Mar 23rd 2019

In a wooded clearing, a sweaty pro wrestler’s truncated torso, projects a survival knife from an invisible blowgun. Next to him, a faceless and blue cowpoke floats in a field of wildflowers seen through a chain link fence. On the blank page of a picture album, faces of parole violators and vagrants are arranged in a yearbook grid. Each one could be a cousin, a sister’s boyfriend, but never partner or lover. The works in Fumbling Heart float in the same soup, one that simmers with repression, and has the odor of desperate longing.

My thinking is compulsively narrative, and I do no favors with all the fiction I read. Among the works in this show are four oil paintings of the same motif: a millworker’s house has crushed a booted figure. It is the house that lifted Dorothy, and here it has landed with finality. The four titles are taken from James Purdy’s 1972 novel I Am Elijah Thrush. I am currently making my way through the works of James Purdy, who portrays male attraction in the 1920s with impossible frankness, creating tension not because of repression, but because of the fraught nature of loving. Blood is spilled, and loneliness is resolute.

The fiction I employ could be classified as regional and insistently American. I place one century next to another, to acknowledge a fraught past that is contained in any representation of this country. I consider my works’ materiality as important as the characters I depict. Equally significant is my hand that models a form, and the style it can mimic.
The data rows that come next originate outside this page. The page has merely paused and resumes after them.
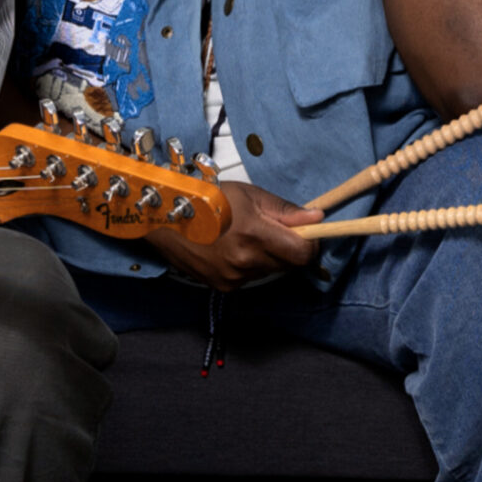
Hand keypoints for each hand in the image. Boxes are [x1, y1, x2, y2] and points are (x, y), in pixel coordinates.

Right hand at [151, 180, 320, 289]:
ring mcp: (233, 277)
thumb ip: (285, 210)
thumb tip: (317, 218)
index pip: (303, 253)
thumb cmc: (207, 198)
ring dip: (268, 257)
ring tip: (246, 236)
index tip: (307, 232)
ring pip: (270, 271)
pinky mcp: (224, 287)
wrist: (165, 218)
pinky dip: (250, 265)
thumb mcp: (250, 194)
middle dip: (288, 248)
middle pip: (289, 265)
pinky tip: (233, 248)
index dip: (311, 243)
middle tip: (272, 229)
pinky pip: (251, 278)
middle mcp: (245, 262)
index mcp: (253, 234)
Two vessels, referencing pre-Columbian ceramics, wear shoulder pads and a jock strap. They are titled Urinal End and Urinal Guard. These containers were originally made in response to a group of pictures I took in 2014 of truck drivers, that I photographed without permission. As these ‘dads on thrones’ drove past at 70mph, I leaned out the passenger side window of a neighboring vehicle, and stole an image. The urinals are fictive gifts, or a false amends, and they act simultaneously as atonement and transgression.
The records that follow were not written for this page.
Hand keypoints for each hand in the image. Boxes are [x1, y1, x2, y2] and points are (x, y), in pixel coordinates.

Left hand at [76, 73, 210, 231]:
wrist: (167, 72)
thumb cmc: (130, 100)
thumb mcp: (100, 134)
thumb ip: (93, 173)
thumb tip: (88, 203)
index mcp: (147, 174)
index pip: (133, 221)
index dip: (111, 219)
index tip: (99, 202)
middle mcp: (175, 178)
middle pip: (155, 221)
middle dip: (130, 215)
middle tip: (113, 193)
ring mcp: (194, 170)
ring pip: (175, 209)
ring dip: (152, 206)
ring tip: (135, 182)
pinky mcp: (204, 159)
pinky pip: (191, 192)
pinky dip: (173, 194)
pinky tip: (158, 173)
One would be right in saying that my gaze is directed by desire. But my fascination is with the complexity of desire’s origin, and the ways in which it dictates behavior. I’m talking about an arousal template molded from the home interior and one’s own family unit, as well as from societal givens. For me the jewel is how this internal “carrot on a stick” has the potential to complicate a moral compass, and I am most interested in this trouble. Not as a boy taking pleasure in being naughty, but as man baffled by his own fumbling heart.